▶ **Tugas yang Dikerjakan**:
**a)** Menurut teks tentang Hamka, pada usia berapa ia menempuh perjalanan ke Jawa?
**b)** Ubah paragraf dalam teks tentang Hamka yang diawali "Dirinya juga pernah menjabat" menjadi daftar singkat yang memuat fakta-fakta utamanya.

====== Teks Bacaan

Dirinya juga pernah menjabat sebagai Ketua Majelis Ulama Indonesia (MUI) pertama, dan aktif dalam Muhammadiyah hingga akhir hayatnya. Universitas Al-Azhar dan Universitas Nasional Malaysia menganugerahkannya gelar doktor kehormatan, sementara Universitas Moestopo, Jakarta mengukuhkan Hamka sebagai guru besar.
Namanya disematkan untuk Universitas Hamka milik Muhammadiyah dan masuk dalam daftar Pahlawan Nasional Indonesia. Putra dari Abdul Karim Amrullah itu kerap melakukan perjalanan jauh seorang diri.
Ia meninggalkan pendidikannya di Thawalib, menempuh perjalanan ke Jawa dalam usia 16 tahun. Setelah setahun melewatkan perantauannya, Hamka kembali ke Padang Panjang membesarkan Muhammadiyah.
Pengalamannya ditolak sebagai guru di sekolah milik Muhammadiyah karena tak memiliki diploma dan kritik atas kemampuannya berbahasa Arab melecut keinginan Hamka pergi ke Tanah Suci Makkah.
Setibanya di ke Tanah Air, Hamka merintis karier sebagai wartawan sambil bekerja sebagai guru agama di Deli. Ia bertekad meneruskan cita-cita ayahandanya sebagai ulama dan sastrawan. Banyak karya yang dihasilka Hamka, di antaranya menerbitkan Majalah Pedoman Masyarakat dan novel Di Bawah Lindungan Kakbah serta Tenggelamnya Kapal Van Der Wijck.

============
====== Isi Kumpulan Data

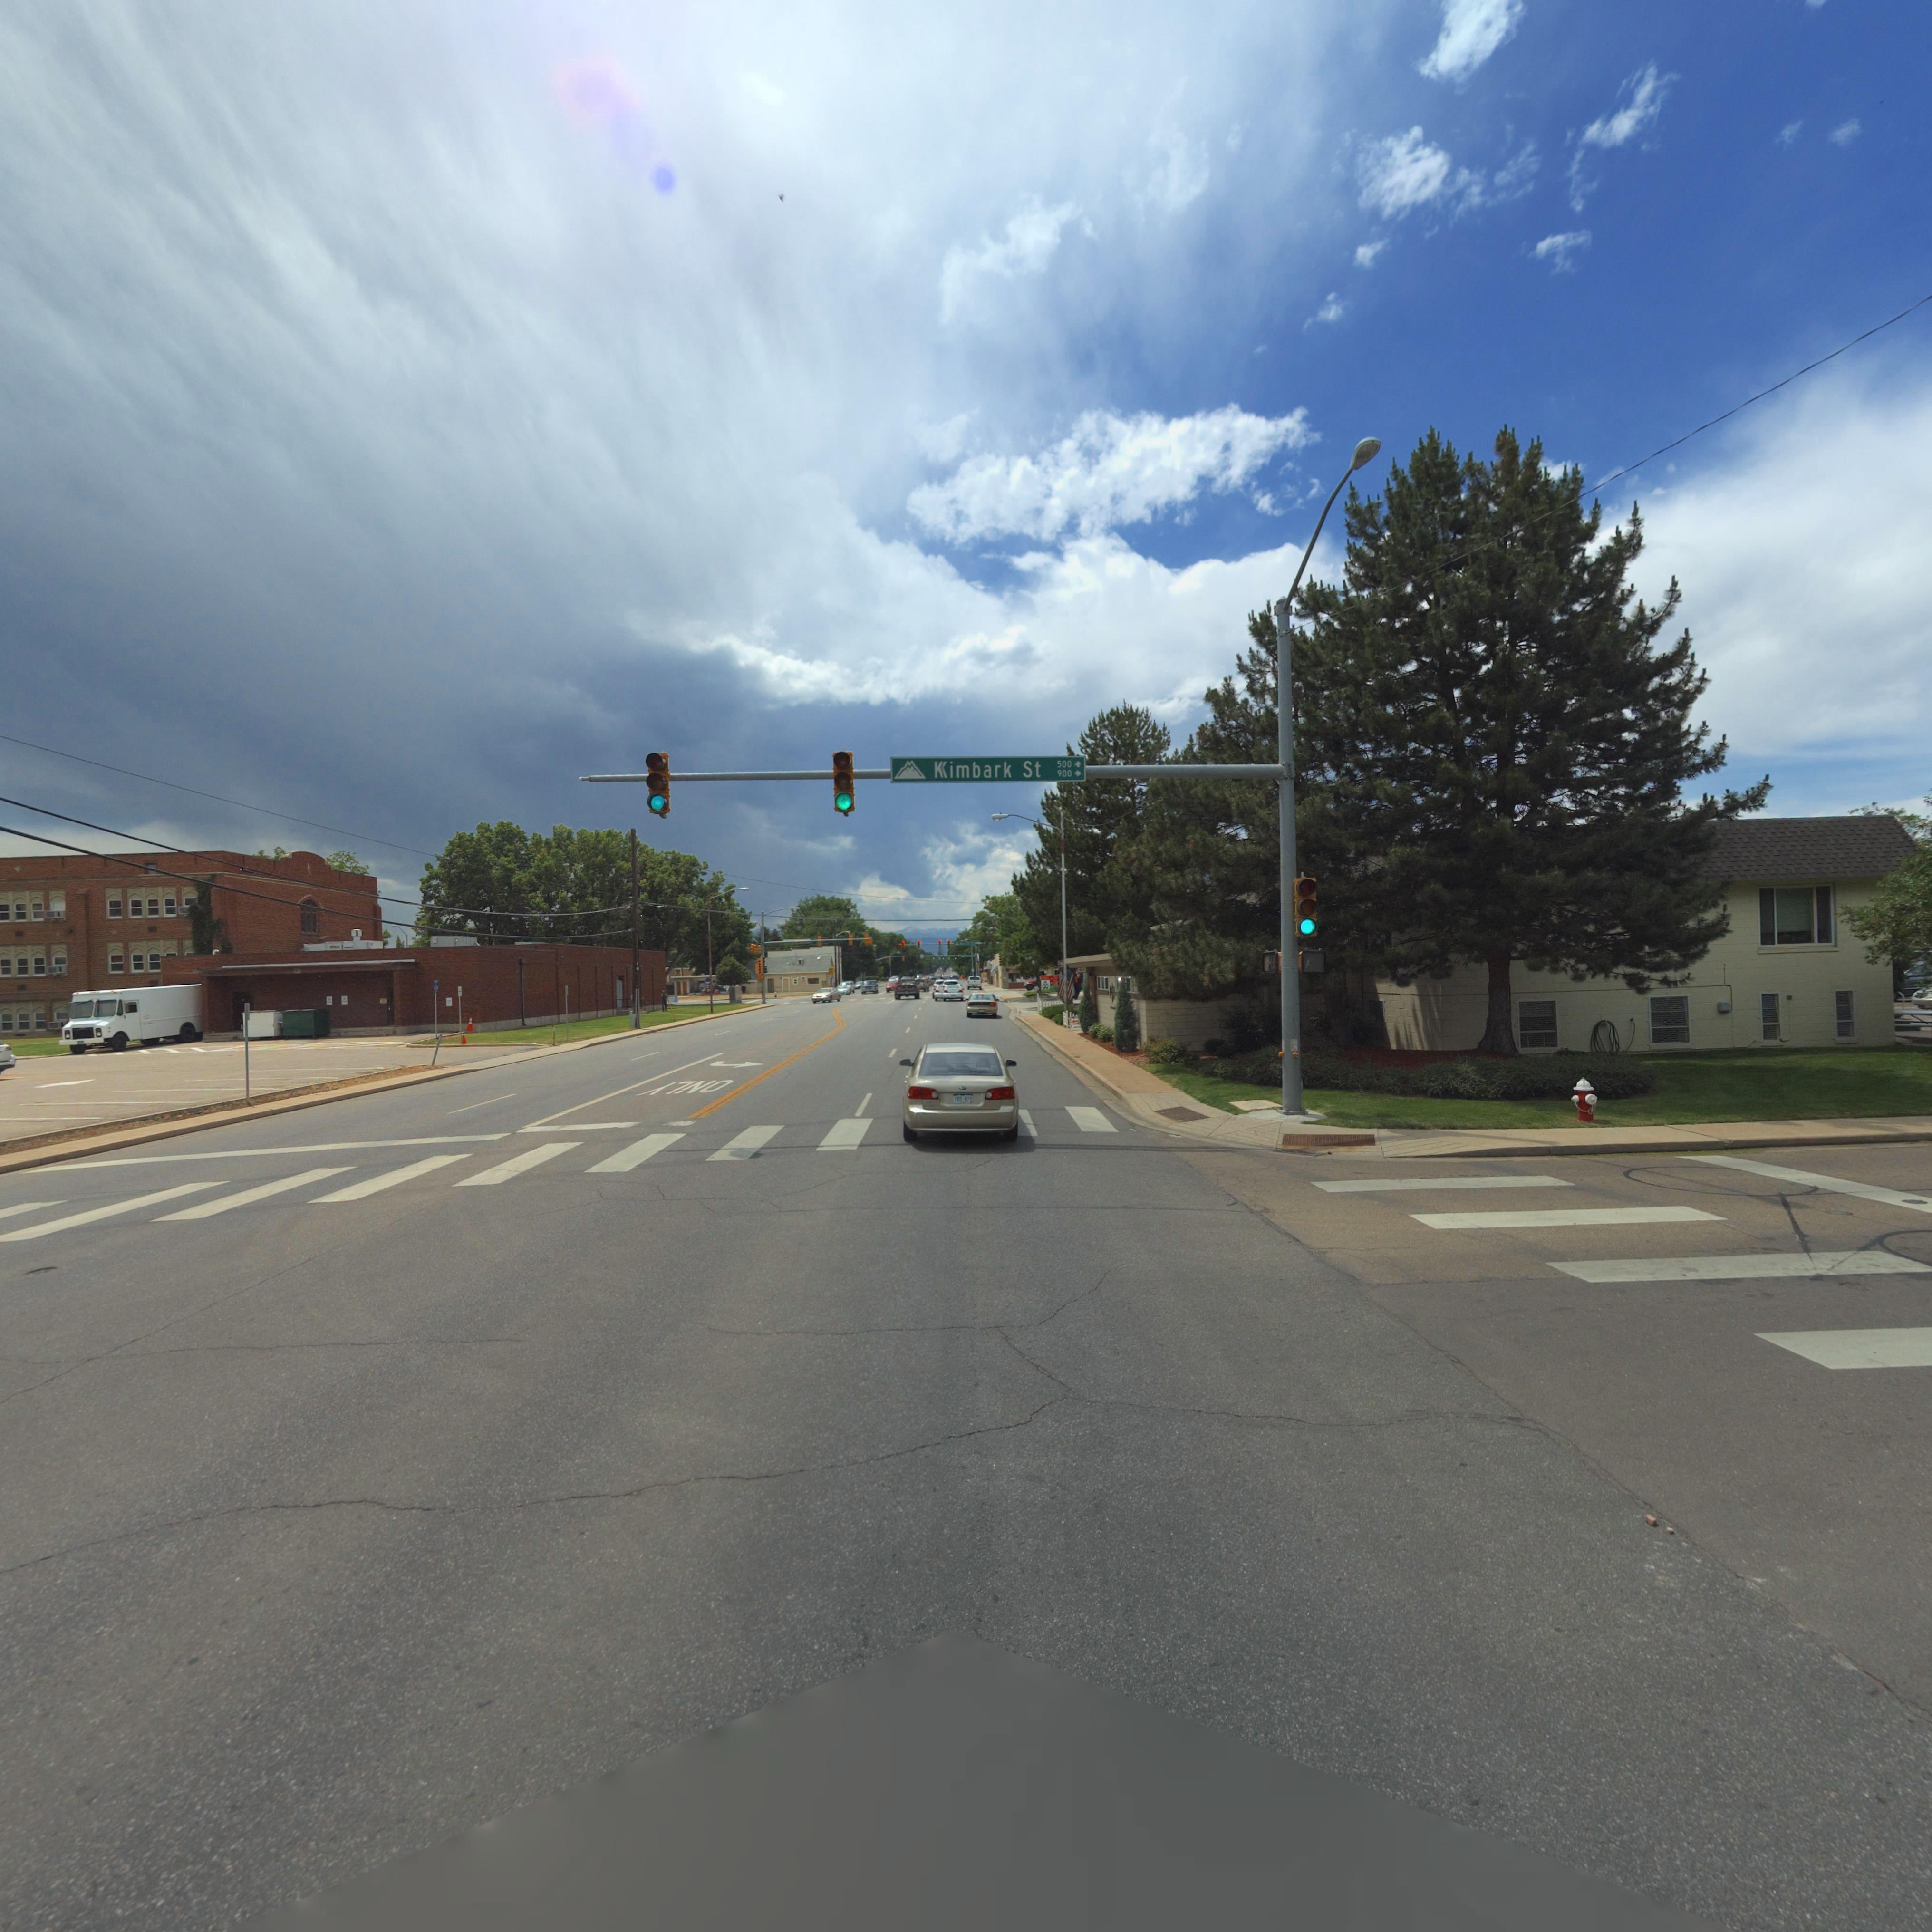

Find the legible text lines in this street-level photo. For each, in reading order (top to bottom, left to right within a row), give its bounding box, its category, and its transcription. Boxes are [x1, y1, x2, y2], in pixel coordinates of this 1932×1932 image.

[1056, 760, 1071, 767] StreetNumberRange: 500
[934, 760, 1042, 778] StreetName: K*imbark St
[1057, 769, 1081, 777] StreetNumberRange: 900 ->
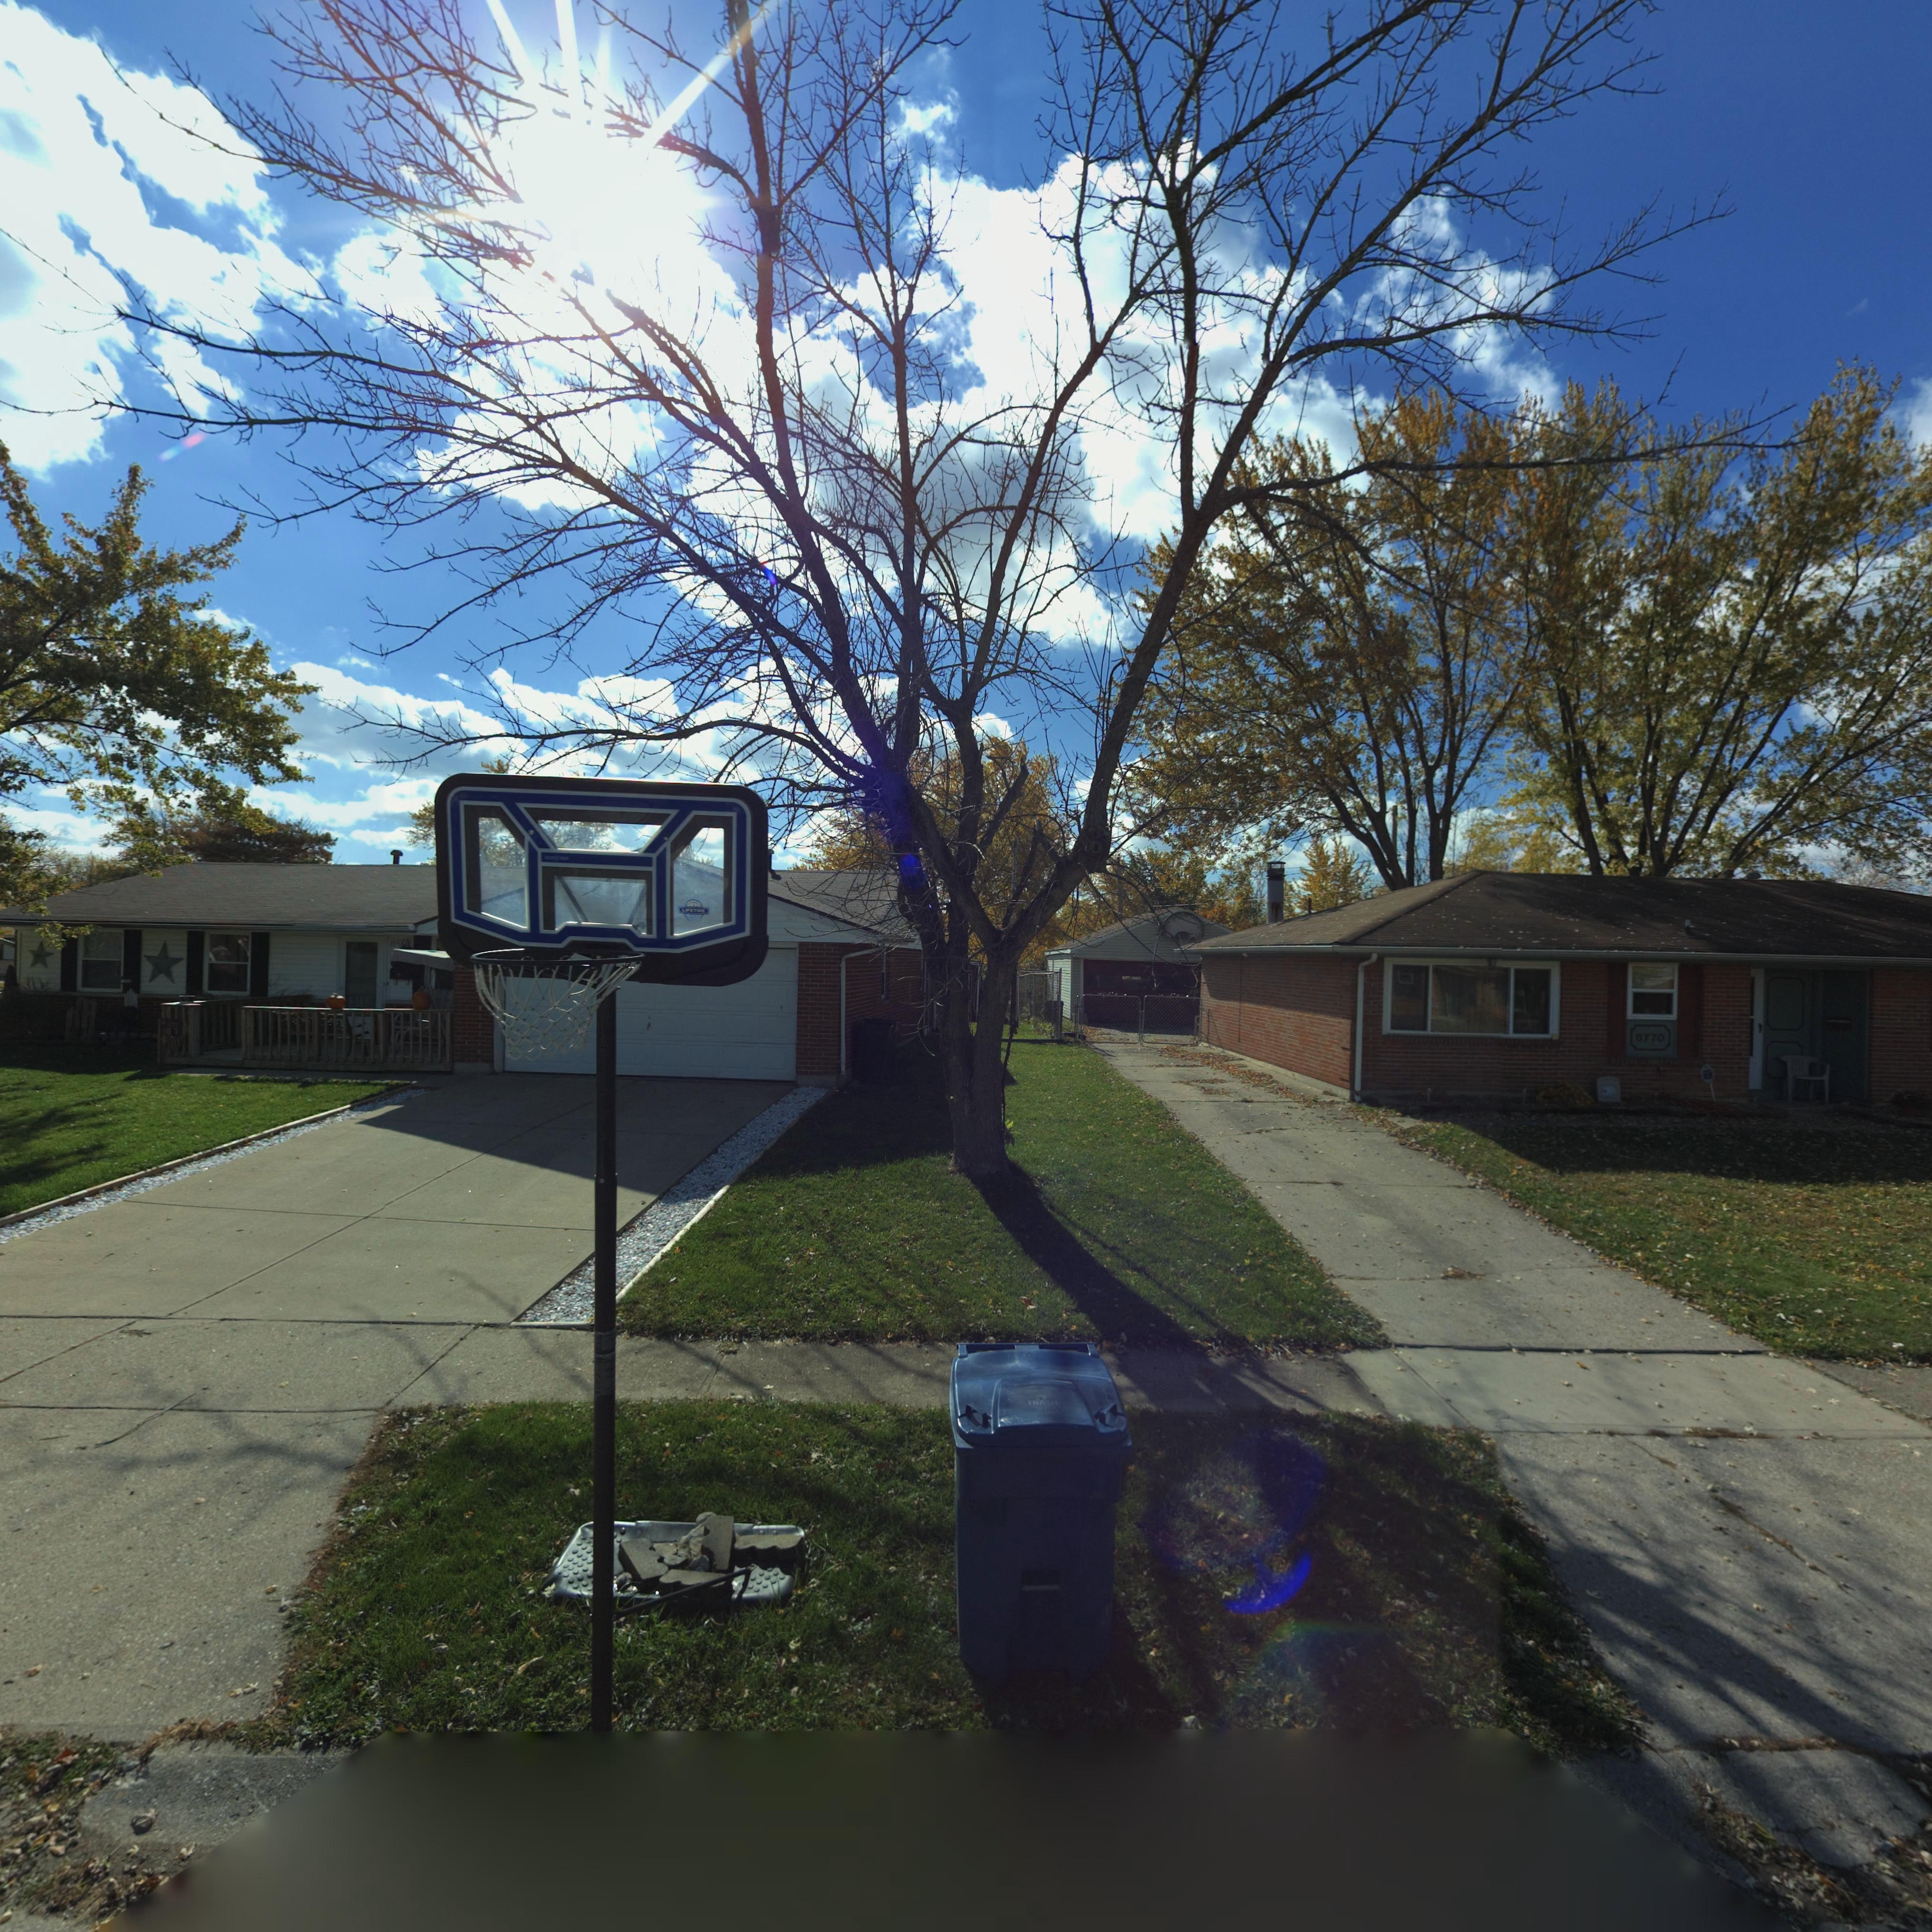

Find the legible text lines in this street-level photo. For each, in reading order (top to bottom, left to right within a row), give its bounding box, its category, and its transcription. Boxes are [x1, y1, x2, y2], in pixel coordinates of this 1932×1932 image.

[1634, 1033, 1665, 1043] StreetNumber: 6770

============

▶ **Daftar Jawaban**:
**a)** 16 tahun.

**b)**
- Hamka pernah menjabat sebagai Ketua Majelis Ulama Indonesia (MUI) pertama.
- Ia aktif dalam Muhammadiyah hingga akhir hayatnya.
- Universitas Al-Azhar dan Universitas Nasional Malaysia menganugerahinya gelar doktor kehormatan.
- Universitas Moestopo, Jakarta mengukuhkannya sebagai guru besar.